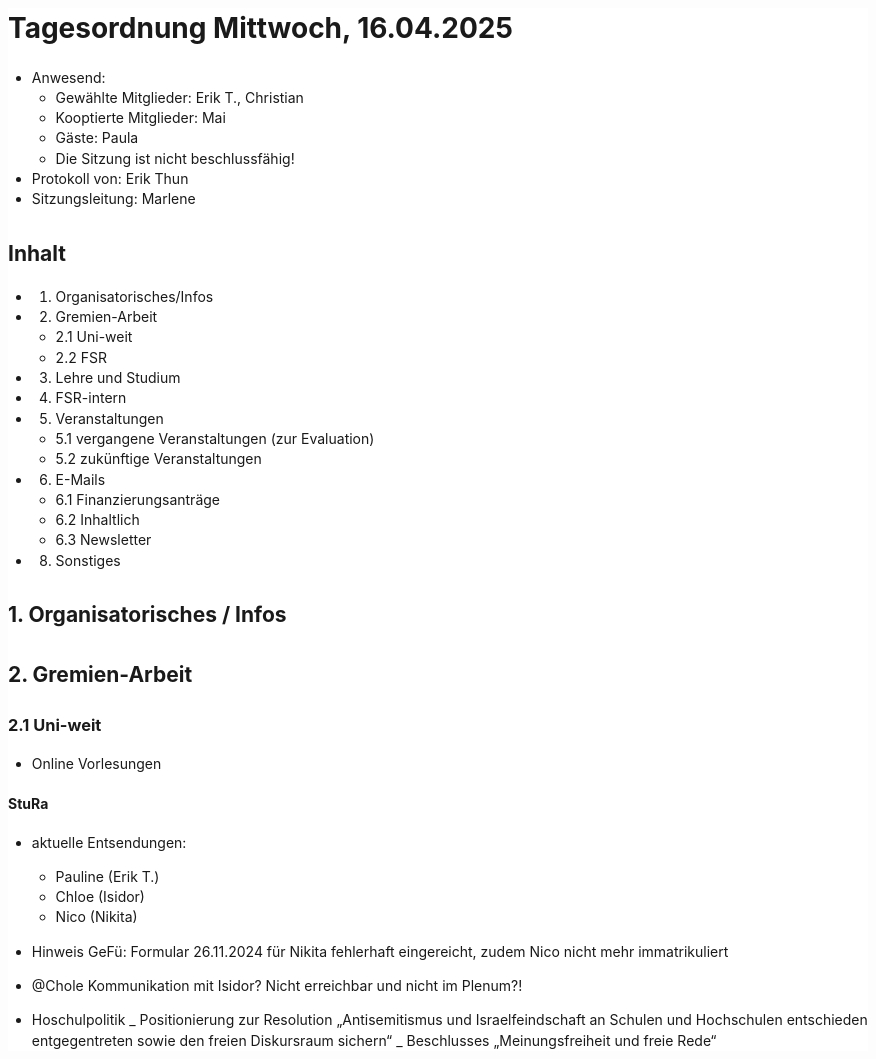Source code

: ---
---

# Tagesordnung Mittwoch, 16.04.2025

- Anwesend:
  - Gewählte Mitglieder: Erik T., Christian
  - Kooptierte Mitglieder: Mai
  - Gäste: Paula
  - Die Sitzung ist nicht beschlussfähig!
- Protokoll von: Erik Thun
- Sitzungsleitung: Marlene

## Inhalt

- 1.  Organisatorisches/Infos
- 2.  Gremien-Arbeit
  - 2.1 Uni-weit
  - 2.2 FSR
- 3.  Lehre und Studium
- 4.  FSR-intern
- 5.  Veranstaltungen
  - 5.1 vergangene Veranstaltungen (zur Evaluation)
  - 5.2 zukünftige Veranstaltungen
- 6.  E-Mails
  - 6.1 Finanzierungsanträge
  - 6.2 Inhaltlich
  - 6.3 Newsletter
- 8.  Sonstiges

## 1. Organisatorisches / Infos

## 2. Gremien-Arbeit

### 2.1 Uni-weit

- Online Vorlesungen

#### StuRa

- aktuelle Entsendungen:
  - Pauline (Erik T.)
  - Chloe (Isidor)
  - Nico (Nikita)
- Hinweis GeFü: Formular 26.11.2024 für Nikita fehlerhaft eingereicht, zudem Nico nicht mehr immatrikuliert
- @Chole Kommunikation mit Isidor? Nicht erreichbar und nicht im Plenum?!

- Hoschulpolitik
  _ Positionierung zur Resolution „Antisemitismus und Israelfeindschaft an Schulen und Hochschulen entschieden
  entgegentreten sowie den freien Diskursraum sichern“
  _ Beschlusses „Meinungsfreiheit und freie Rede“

##############################

§ REQUIRED ACTION
Every line of the material above that includes the string "Isidor" is required.

§ RESPONSE TO THE TASK
  - Chloe (Isidor)
- @Chole Kommunikation mit Isidor? Nicht erreichbar und nicht im Plenum?!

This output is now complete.